Arrange the lines below as a JSON list of strings, with one string for each line and all blank lines omitted.

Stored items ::
▼
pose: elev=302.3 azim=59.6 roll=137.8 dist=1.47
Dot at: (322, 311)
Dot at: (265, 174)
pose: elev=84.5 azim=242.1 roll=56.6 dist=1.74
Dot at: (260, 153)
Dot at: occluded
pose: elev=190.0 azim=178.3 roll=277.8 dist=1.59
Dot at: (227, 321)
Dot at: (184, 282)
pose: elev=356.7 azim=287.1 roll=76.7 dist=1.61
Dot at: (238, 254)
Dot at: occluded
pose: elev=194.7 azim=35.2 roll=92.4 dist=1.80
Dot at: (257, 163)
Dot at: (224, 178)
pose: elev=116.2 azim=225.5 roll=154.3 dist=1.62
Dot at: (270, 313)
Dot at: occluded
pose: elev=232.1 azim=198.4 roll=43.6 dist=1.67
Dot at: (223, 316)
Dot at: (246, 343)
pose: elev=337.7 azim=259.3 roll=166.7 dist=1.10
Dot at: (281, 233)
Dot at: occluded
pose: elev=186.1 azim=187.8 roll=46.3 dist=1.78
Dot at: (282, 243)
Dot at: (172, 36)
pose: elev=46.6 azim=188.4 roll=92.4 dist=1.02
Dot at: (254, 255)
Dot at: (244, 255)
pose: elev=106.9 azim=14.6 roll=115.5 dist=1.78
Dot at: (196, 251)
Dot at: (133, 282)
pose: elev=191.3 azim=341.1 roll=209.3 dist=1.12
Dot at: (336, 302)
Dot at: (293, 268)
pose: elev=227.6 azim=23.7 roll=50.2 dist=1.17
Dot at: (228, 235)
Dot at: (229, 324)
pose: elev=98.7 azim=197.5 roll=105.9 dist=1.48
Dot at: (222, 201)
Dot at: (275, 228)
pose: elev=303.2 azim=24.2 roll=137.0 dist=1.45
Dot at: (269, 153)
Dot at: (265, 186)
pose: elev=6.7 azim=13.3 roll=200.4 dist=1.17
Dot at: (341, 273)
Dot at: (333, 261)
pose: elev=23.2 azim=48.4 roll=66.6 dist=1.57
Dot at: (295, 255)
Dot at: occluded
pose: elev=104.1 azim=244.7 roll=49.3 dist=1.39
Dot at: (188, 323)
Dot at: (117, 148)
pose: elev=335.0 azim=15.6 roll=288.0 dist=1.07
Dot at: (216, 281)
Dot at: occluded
▲
The response ::
[
  "pose: elev=302.3 azim=59.6 roll=137.8 dist=1.47",
  "Dot at: (322, 311)",
  "Dot at: (265, 174)",
  "pose: elev=84.5 azim=242.1 roll=56.6 dist=1.74",
  "Dot at: (260, 153)",
  "Dot at: occluded",
  "pose: elev=190.0 azim=178.3 roll=277.8 dist=1.59",
  "Dot at: (227, 321)",
  "Dot at: (184, 282)",
  "pose: elev=356.7 azim=287.1 roll=76.7 dist=1.61",
  "Dot at: (238, 254)",
  "Dot at: occluded",
  "pose: elev=194.7 azim=35.2 roll=92.4 dist=1.80",
  "Dot at: (257, 163)",
  "Dot at: (224, 178)",
  "pose: elev=116.2 azim=225.5 roll=154.3 dist=1.62",
  "Dot at: (270, 313)",
  "Dot at: occluded",
  "pose: elev=232.1 azim=198.4 roll=43.6 dist=1.67",
  "Dot at: (223, 316)",
  "Dot at: (246, 343)",
  "pose: elev=337.7 azim=259.3 roll=166.7 dist=1.10",
  "Dot at: (281, 233)",
  "Dot at: occluded",
  "pose: elev=186.1 azim=187.8 roll=46.3 dist=1.78",
  "Dot at: (282, 243)",
  "Dot at: (172, 36)",
  "pose: elev=46.6 azim=188.4 roll=92.4 dist=1.02",
  "Dot at: (254, 255)",
  "Dot at: (244, 255)",
  "pose: elev=106.9 azim=14.6 roll=115.5 dist=1.78",
  "Dot at: (196, 251)",
  "Dot at: (133, 282)",
  "pose: elev=191.3 azim=341.1 roll=209.3 dist=1.12",
  "Dot at: (336, 302)",
  "Dot at: (293, 268)",
  "pose: elev=227.6 azim=23.7 roll=50.2 dist=1.17",
  "Dot at: (228, 235)",
  "Dot at: (229, 324)",
  "pose: elev=98.7 azim=197.5 roll=105.9 dist=1.48",
  "Dot at: (222, 201)",
  "Dot at: (275, 228)",
  "pose: elev=303.2 azim=24.2 roll=137.0 dist=1.45",
  "Dot at: (269, 153)",
  "Dot at: (265, 186)",
  "pose: elev=6.7 azim=13.3 roll=200.4 dist=1.17",
  "Dot at: (341, 273)",
  "Dot at: (333, 261)",
  "pose: elev=23.2 azim=48.4 roll=66.6 dist=1.57",
  "Dot at: (295, 255)",
  "Dot at: occluded",
  "pose: elev=104.1 azim=244.7 roll=49.3 dist=1.39",
  "Dot at: (188, 323)",
  "Dot at: (117, 148)",
  "pose: elev=335.0 azim=15.6 roll=288.0 dist=1.07",
  "Dot at: (216, 281)",
  "Dot at: occluded"
]